Question

At a certain auto parts manufacturer, the Quality Control division has determined that one of the machines produces defective parts 19% of the time. A random sample of 7 parts produced by this machine is chosen. Find the probability that fewer than 2 of these parts are defective. Do not round your intermediate computations, and round your answer to three decimal places

Answer 1

Probability that fewer than 2 of these parts are defective is 0.604.

Explanation:

We are given that at a certain auto parts manufacturer, the Quality Control division has determined that one of the machines produces defective parts 19% of the time.

A random sample of 7 parts produced by this machine is chosen.
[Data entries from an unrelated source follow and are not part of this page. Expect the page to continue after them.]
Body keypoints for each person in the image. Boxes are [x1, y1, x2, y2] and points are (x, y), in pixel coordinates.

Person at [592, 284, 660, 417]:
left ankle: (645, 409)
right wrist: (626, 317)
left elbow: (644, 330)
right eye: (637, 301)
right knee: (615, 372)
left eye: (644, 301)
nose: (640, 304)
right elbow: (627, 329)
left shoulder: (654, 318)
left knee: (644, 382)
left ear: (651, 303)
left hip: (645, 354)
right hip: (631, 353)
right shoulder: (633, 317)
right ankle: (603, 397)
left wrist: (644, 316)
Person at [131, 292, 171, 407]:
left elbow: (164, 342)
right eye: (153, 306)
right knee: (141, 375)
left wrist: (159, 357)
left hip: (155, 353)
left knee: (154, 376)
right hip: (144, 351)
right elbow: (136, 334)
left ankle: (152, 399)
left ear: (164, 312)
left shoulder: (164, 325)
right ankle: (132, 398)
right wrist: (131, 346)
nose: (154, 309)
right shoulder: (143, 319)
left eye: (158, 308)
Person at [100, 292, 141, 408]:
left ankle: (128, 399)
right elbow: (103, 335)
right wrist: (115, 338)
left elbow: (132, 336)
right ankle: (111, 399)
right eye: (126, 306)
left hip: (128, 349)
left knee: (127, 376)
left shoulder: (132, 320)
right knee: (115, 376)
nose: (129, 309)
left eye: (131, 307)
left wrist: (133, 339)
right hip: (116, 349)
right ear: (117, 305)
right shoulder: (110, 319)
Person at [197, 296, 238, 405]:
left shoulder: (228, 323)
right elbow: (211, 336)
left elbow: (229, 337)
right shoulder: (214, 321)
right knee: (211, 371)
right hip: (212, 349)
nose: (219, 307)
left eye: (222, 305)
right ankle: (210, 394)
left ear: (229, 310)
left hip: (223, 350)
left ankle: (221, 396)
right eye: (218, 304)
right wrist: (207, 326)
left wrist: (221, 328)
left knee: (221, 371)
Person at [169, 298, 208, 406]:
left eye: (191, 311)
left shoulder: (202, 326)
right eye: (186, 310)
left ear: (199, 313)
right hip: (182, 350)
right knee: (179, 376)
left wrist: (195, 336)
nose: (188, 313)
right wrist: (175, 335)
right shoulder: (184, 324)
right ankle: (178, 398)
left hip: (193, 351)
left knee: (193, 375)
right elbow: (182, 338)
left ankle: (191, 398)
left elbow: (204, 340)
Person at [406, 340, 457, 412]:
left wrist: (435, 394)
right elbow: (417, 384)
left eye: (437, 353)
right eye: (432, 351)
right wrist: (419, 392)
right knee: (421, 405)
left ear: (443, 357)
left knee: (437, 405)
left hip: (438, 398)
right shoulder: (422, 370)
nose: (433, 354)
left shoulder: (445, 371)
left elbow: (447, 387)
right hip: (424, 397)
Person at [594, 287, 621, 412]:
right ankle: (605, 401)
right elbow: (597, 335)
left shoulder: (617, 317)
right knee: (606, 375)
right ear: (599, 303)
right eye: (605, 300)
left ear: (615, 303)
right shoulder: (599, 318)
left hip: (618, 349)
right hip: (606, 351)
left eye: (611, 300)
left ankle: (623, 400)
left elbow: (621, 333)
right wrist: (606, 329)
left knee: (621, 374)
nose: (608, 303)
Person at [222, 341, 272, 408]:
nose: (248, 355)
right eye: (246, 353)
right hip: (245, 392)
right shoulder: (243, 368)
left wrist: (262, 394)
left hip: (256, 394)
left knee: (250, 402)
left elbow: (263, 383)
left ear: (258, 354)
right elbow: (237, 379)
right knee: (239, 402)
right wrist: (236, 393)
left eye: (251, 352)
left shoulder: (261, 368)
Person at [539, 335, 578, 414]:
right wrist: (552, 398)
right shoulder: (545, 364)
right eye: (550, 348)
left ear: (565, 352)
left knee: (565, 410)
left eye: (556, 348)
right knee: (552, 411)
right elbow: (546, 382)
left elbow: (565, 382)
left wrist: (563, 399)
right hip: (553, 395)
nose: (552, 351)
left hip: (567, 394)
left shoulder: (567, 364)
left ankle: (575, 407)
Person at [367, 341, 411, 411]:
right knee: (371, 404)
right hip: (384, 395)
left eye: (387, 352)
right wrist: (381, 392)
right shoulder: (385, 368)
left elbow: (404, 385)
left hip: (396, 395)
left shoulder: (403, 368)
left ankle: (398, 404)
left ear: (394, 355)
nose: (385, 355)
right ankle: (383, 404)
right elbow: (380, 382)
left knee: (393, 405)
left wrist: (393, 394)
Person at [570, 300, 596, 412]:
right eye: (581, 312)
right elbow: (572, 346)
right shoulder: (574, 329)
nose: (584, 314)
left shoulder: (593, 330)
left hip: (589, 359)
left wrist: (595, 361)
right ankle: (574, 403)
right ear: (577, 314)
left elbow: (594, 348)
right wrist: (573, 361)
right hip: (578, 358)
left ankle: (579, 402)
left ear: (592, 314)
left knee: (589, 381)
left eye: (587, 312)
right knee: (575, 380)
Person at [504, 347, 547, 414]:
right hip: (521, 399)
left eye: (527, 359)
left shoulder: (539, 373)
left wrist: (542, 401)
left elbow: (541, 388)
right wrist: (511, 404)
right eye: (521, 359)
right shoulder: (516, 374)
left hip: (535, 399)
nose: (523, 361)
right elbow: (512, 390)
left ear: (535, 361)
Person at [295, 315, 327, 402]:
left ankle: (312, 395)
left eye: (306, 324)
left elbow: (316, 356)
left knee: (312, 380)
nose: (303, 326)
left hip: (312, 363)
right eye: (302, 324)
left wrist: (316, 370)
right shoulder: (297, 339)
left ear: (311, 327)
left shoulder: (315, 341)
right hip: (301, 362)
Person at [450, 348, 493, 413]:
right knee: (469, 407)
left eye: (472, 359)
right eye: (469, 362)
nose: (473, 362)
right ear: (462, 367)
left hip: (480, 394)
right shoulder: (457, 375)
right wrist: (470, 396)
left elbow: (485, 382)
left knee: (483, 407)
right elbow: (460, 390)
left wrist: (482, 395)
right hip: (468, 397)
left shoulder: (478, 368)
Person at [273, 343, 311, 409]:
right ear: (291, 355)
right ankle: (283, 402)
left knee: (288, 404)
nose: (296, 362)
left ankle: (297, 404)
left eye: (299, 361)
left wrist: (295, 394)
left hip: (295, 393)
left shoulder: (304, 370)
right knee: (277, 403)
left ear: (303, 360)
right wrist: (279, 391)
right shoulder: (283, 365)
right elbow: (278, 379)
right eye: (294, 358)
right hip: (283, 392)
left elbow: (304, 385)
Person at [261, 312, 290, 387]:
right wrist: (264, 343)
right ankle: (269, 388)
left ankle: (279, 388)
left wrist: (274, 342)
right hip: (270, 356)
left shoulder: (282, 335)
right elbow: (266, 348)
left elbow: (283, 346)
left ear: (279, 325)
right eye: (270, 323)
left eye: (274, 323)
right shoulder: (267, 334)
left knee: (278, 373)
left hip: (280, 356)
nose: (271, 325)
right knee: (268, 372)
The above situation can be represented through Binomial distribution;

`P(X=r) = \binom{n}{r}p^(r) (1-p)^(n-r) ; x = 0,1,2,3,.....`

where, n = number of trials (samples) taken = 7 parts

r = number of success = fewer than 2

p = probability of success which in our question is % of defective

parts produced by one of the machine, i.e; 19%

LET X = Number of parts that are defective

So, it means X ~ Binom(n = 7, p = 0.19)

Now, probability that fewer than 2 of these parts are defective is given by = P(X < 2)

P(X < 2) = P(X = 0) + P(X = 1)

=
`\binom{7}{0}* 0.19^(0) * (1-0.19)^(7-0)+ \binom{7}{1}* 0.19^(1) * (1-0.19)^(7-1)`

=
`1 * 1 * 0.81^(7) +7 * 01.9^(1) * 0.81^(6)`

= 0.604

Therefore, the probability that fewer than 2 of these parts are defective is 0.604.